3.2.5. Retira-se ainda das mesmas alegações, que a Recorrente está inconformada com a conclusão do Tribunal, face aos factos apurados, de que lhe seria possível ter tomado conhecimento do próprio significado das designações apostas nesses documentos, já que deles se não retira qualquer informação que lhe permitisse perceber ou defender da dívida que lhe é imputada.

3.2.6. Neste contexto, de manifesta discordância com os factos apurados e, muito especialmente, com as ilações e conclusões deles extraídas, é irrelevante, para o que ora importa decidir, que, a final, a Recorrente venha a concluir que não foi devidamente julgada a sua pretensão por violação do preceituado no artigo 163.º do CPPT. Porque esta violação do quadro legal assenta nas erradas ilações que afirma terem sido extraídas dos factos provados, o que vale para dizer que não é apenas uma questão de direito a que submeteu à nossa apreciação, mas, sim, sobretudo, uma questão de facto.

3.2.7. Como muito bem salientou o Excelentíssimo Procurador-Geral-Adjunto no seu parecer, a Recorrente não está apenas inconformada com o julgamento de direito que ficou vertido na sentença sobre as questões suscitadas. Para além do seu desacordo com esse julgamento, a Recorrente questiona o acerto das ilações que do probatório foram extraídas, questiona a existência nos autos de elementos de prova que permitam sustentar o apuramento dos factos ou as conclusões de facto em que o julgamento de direito se louvou.

3.2.8. Em suma, a Recorrente, para além de discordar do julgamento de direito no que respeita à interpretação que foi realizada do artigo 163.º e 165.º, n.º 1 alínea b) do CPPT, dissente, no mínimo, das ilações que o Meritíssima Juíza a quo extraiu dos factos apurados, o que, como é evidente, constitui fundamento para que se conclua que o presente recurso jurisdicional não tem por exclusivo fundamento matéria de direito. E, consequentemente, que a competência em razão da hierarquia para dele conhecer pertence ao Tribunal Central Administrativo Norte e não a este Supremo Tribunal Administrativo.

4. DECISÃO

Em face do exposto, julga-se este Supremo Tribunal Administrativo incompetente em razão da hierarquia, declarando-se competente para conhecer do mérito do presente recurso o Tribunal Central Administrativo Norte.

Custas pelos Recorrente, fixando-se em 2 UC´s a taxa de justiça devida.

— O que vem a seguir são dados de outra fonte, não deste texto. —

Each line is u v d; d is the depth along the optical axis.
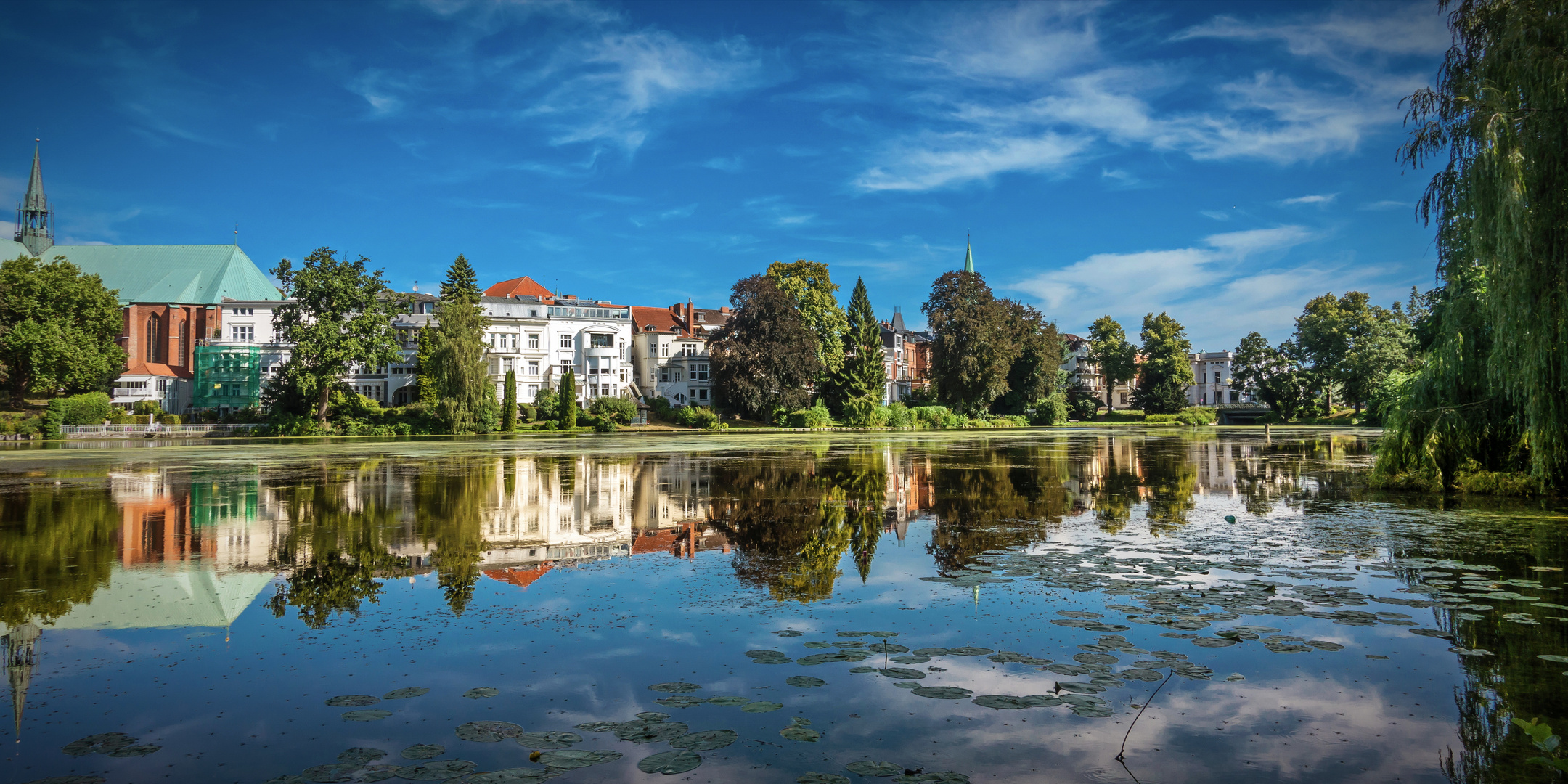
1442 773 4.55
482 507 16.97
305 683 6.13
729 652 6.89
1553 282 14.11
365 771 4.61
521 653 6.87
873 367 91.62
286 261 67.00
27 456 36.91
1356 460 31.31
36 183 100.44
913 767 4.67
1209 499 18.05
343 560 11.09
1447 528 13.18
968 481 22.80
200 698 5.81
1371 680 6.07
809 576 9.91
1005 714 5.48
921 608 8.31
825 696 5.84
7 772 4.56
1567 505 15.90
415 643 7.16
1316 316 103.00
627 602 8.66
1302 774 4.55
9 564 10.74
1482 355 17.25
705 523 14.65
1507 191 13.99
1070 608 8.28
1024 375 95.44
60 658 6.75
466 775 4.55
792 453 37.34
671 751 4.90
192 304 92.25
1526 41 14.41
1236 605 8.32
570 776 4.55
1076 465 28.61
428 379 73.50
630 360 97.81
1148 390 115.06
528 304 93.56
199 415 80.12
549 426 75.69
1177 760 4.75
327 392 68.75
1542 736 3.81
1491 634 7.20
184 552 11.59
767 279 83.75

Registe, notifique e, após trânsito, remeta os autos ao Tribunal Central Administrativo Sul (artigo 18.º, n.º 1 do CPPT).

Lisboa, 13 de Julho de 2021 – Anabela Ferreira Alves e Russo (Relatora, que consigna e atesta, nos termos do disposto no artigo 15.º-A do Decreto-Lei n.º 10-A/2020, de 13 de Março, aditado pelo artigo 3.º do Decreto-Lei n.º 20/2020, de 1 de Maio, têm voto de conformidade com o presente acórdão os Senhores Juízes Conselheiros José Gomes Correia e Aníbal Augusto Ruivo Ferraz).